# DATA FOR PROCESSING
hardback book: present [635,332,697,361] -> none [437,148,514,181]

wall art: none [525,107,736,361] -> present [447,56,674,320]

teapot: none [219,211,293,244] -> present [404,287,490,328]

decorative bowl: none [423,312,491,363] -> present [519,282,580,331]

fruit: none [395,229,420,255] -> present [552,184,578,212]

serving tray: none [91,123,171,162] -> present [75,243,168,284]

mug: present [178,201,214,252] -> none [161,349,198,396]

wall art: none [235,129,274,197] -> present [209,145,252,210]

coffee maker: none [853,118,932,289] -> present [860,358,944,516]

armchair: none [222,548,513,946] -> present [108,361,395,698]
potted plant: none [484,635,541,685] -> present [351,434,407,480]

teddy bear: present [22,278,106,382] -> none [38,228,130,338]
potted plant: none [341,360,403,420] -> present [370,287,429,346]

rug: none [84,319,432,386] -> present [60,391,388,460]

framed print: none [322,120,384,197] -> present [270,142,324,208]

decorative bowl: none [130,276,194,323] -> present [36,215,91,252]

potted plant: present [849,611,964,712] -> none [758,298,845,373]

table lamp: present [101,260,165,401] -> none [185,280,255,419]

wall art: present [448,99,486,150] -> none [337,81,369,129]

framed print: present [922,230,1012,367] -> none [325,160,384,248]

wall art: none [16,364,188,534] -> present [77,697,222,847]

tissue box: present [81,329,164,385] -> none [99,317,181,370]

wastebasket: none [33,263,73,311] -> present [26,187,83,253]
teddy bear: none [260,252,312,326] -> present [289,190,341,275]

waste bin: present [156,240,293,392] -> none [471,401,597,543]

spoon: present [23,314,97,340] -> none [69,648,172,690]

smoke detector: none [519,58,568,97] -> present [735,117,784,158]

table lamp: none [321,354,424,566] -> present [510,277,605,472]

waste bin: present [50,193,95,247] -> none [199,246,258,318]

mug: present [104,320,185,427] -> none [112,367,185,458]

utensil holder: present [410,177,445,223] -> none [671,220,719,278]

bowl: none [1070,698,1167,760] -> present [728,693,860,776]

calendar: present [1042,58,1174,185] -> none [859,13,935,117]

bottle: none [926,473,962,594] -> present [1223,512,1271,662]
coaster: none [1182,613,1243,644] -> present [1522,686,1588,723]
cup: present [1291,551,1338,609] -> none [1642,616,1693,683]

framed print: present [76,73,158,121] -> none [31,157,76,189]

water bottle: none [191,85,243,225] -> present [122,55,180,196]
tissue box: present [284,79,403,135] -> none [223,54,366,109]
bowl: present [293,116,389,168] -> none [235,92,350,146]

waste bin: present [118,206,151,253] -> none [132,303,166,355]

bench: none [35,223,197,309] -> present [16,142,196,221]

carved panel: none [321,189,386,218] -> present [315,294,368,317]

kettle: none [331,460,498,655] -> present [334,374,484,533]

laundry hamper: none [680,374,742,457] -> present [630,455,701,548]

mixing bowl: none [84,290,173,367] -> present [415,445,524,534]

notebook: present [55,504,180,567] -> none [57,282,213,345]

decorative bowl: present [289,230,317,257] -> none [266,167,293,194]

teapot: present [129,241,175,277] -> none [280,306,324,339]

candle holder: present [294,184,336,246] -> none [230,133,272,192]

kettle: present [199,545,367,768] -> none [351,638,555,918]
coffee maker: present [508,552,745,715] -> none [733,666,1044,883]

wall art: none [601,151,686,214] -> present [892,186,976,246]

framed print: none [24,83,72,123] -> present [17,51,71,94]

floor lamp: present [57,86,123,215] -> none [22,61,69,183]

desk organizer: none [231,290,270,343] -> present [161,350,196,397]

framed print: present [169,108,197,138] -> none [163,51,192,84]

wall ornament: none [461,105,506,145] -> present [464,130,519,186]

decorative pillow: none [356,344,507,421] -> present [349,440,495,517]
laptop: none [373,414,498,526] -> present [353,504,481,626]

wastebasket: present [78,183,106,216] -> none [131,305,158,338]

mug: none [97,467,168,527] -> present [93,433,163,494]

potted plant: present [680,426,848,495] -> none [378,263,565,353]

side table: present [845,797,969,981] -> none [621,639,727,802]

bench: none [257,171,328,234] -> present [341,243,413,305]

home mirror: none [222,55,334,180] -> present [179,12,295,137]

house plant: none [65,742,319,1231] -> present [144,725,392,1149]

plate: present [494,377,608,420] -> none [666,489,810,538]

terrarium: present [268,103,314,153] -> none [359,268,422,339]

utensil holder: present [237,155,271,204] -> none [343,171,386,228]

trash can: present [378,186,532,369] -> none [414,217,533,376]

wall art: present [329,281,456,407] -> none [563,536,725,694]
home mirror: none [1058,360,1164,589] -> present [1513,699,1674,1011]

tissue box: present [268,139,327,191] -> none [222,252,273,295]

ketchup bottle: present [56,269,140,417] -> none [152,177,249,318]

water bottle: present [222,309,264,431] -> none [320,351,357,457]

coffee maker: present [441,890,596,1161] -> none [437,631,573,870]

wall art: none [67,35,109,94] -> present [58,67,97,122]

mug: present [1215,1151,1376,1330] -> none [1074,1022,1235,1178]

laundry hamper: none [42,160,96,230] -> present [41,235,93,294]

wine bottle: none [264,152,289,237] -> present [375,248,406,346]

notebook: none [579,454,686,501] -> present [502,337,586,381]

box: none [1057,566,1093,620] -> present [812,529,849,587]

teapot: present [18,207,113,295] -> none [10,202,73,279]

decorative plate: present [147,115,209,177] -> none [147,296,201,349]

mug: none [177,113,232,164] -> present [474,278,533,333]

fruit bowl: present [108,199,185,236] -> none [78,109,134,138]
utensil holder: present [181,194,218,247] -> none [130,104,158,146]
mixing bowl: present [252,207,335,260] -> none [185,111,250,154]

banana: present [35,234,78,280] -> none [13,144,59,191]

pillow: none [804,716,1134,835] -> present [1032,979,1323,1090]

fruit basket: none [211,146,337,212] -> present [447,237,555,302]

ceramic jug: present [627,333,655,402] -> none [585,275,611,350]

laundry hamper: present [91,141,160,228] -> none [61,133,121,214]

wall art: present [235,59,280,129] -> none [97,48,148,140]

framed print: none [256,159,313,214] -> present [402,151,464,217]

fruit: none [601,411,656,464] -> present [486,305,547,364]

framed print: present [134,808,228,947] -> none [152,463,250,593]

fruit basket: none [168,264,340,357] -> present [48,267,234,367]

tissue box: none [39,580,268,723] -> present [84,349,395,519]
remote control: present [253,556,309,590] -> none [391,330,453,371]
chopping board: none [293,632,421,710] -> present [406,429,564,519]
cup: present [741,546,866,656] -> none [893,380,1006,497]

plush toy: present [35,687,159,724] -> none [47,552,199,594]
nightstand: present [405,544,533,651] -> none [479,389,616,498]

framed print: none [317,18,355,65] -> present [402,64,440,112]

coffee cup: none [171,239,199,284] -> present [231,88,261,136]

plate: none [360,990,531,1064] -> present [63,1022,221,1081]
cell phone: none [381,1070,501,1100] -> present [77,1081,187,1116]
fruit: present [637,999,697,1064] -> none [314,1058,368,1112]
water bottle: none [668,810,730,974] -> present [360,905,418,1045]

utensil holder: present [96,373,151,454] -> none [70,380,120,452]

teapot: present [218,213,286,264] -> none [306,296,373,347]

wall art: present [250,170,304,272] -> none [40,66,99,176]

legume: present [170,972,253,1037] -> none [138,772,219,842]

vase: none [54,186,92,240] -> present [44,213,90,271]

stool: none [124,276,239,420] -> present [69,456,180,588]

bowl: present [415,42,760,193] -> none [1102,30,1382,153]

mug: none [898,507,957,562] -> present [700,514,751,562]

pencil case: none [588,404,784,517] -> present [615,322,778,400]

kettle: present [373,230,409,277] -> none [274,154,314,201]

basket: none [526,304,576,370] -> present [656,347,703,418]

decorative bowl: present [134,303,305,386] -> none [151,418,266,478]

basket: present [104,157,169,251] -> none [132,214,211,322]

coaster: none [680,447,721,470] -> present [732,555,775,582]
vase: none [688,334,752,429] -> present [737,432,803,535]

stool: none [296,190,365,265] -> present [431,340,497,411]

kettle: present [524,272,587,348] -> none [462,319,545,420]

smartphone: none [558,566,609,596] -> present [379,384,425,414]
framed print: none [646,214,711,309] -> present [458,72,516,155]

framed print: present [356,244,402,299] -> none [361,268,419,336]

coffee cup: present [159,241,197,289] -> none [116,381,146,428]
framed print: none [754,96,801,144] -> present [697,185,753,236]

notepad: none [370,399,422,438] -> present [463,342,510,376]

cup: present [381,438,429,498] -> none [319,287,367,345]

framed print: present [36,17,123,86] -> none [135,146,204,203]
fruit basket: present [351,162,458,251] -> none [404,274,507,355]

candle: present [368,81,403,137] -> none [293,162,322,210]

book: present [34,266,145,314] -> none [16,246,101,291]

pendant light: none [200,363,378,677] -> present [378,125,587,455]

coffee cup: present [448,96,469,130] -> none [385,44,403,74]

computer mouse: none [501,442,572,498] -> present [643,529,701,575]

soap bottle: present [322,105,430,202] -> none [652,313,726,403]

# JOB ITEM
Please give back only the lines between the first line of the entries and the line with "framed print: none [322,120,384,197]", both ends included, word for word.

# RESULT
hardback book: present [635,332,697,361] -> none [437,148,514,181]

wall art: none [525,107,736,361] -> present [447,56,674,320]

teapot: none [219,211,293,244] -> present [404,287,490,328]

decorative bowl: none [423,312,491,363] -> present [519,282,580,331]

fruit: none [395,229,420,255] -> present [552,184,578,212]

serving tray: none [91,123,171,162] -> present [75,243,168,284]

mug: present [178,201,214,252] -> none [161,349,198,396]

wall art: none [235,129,274,197] -> present [209,145,252,210]

coffee maker: none [853,118,932,289] -> present [860,358,944,516]

armchair: none [222,548,513,946] -> present [108,361,395,698]
potted plant: none [484,635,541,685] -> present [351,434,407,480]

teddy bear: present [22,278,106,382] -> none [38,228,130,338]
potted plant: none [341,360,403,420] -> present [370,287,429,346]

rug: none [84,319,432,386] -> present [60,391,388,460]

framed print: none [322,120,384,197] -> present [270,142,324,208]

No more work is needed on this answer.